Roman strapping his cello down as per airline regulations while the cargo load supervisor … well, supervises.
October 20, 2017
I’m writing about five musicians about the trials and tribulations of travelling with an instrument – or none, in the case of a pianist who doesn’t always get a great instrument upon arrival – and how complicated it can be. This is the last of a five-part series this week.
Main gig: Gryphon Trio, Ottawa Chamber Music Society, mover and shaker
What frustrates you most about travelling with an instrument?
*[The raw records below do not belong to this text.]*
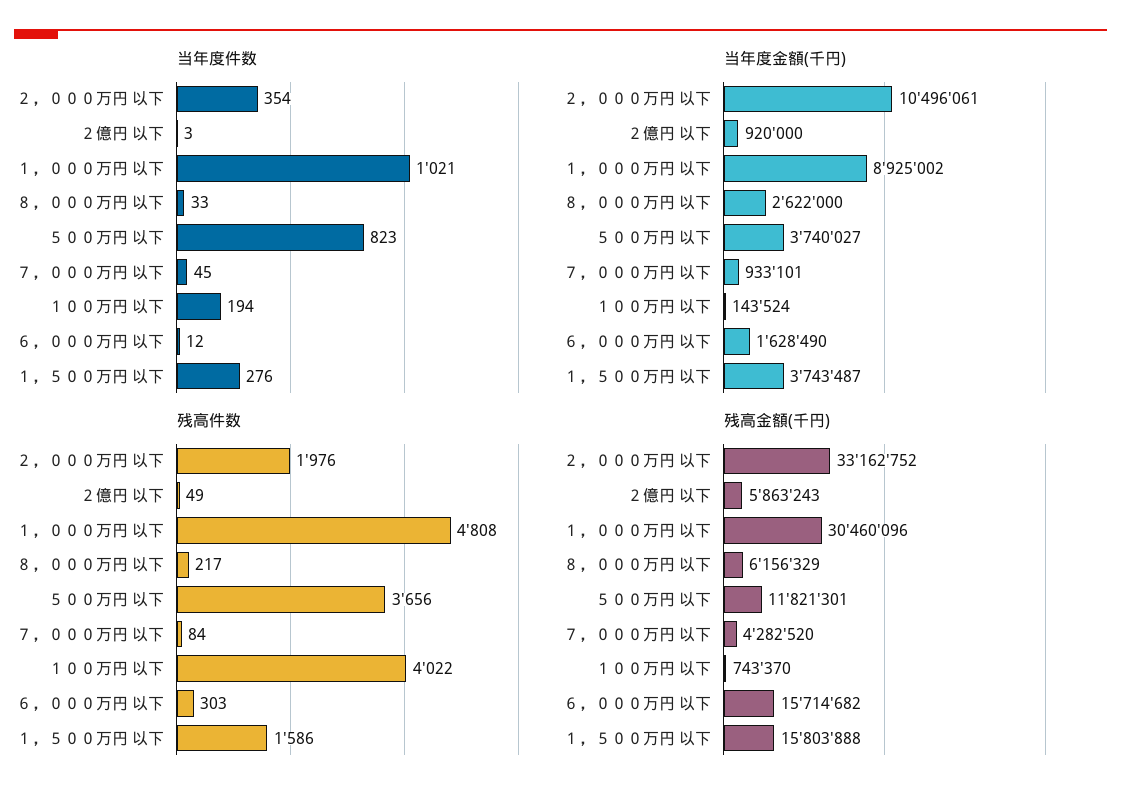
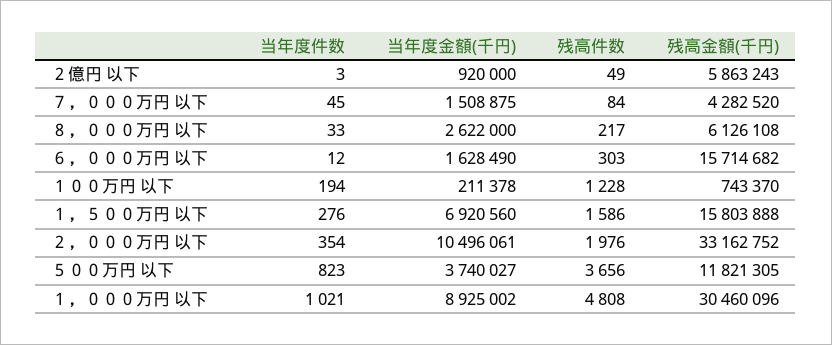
当年度金額(千円), ７，０００万円 以下: 933101 -> 1508875
当年度金額(千円), １００万円 以下: 143524 -> 211378
当年度金額(千円), １，５００万円 以下: 3743487 -> 6920560
残高件数, １００万円 以下: 4022 -> 1228
残高金額(千円), ８，０００万円 以下: 6156329 -> 6126108
残高金額(千円), ５００万円 以下: 11821301 -> 11821305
The fact that a certain US airline that has an affiliation with our home airline has their system set up such that they need a passport number for the cello because it has a seat. Argh. The routine that airline check-in staff have to go through is painful to watch, time-consuming, and often messes up subsequent reservations on the same airline. Argh! Also not thrilled that all the extra seats I’ve purchased over the years don’t contribute to my status in airline rewards programs (probably the biggest gripe).
Have you ever cancelled a concert because the travel was too risky for your instrument?
Hasn’t happened in 35 years but I’m careful with route, airline and aircraft choices. Gryphon Trio has booked travel with Rade Sekulic at Hospitality Tours for at least 20 years. Yup, in this age of do-it-youself-digital-service, we use a travel agent. Given that his client list includes Tafelmusik and other small orchestras and ensembles, he probably books more seat baggage cello seats than any travel agent anywhere. When things go wrong, our man Rade (pronounced Rad) is on the fix. He’s the best. That said, I did have a couple of situations last year with airlines in the Canadian Arctic (Rade didn’t book these!). In one case the cello ended up in the cabin with the pilots and in the other it was strapped precariously to the toilet seat in forward cabin bathroom.
Yo-Yo Ma once infamously left his cello in the back of a New York City cab. (He got it back.) Have you ever misplaced the sheet music, crucial paraphernalia, or not have access to a piano to practise before a concert?
When I was a student at the Banff Centre I used to forget my cello in the dining room at dinner and only discover that I’d done so on the way to breakfast the next morning.I hate forgetting things or not having things that I might need, so as a result my suitcase and computer bag are always heavy. I’ve left my computer bag in cars with windows open and have on occasion, had to rely on my very generous and patient wife (violinist Annalee Patipatanakoon) to backtrack after my bag and take a later flight (changing my flights is near impossible because they involve cello seats). Yup, lots of points for that.
How many instruments have you ever stuffed into a car or van?
I used to have a VW Jetta and I could get 4 cellos in that trunk without having to force it shut – seems unbelievable but it happened.
How many holes have you left in floors with your cello end pin? (*Editor’s note: I was just curious and threw this question in.)
1, 892, 345. 8047 of which were discovered in a once beautiful wood floor beneath a thick area rug in the music room in the house I grew up in. My mother threw in the rug when she sold the house…
How long does it take you to install the Air Canada six point harness?
Five minutes and I know where the nets are stored on every model of plane Air Canada flies. The cargo load supervisors like me because I’ve got the cello strapped in before they even get on the plane. See picture. I had to accept that the cello always gets the window a long time ago.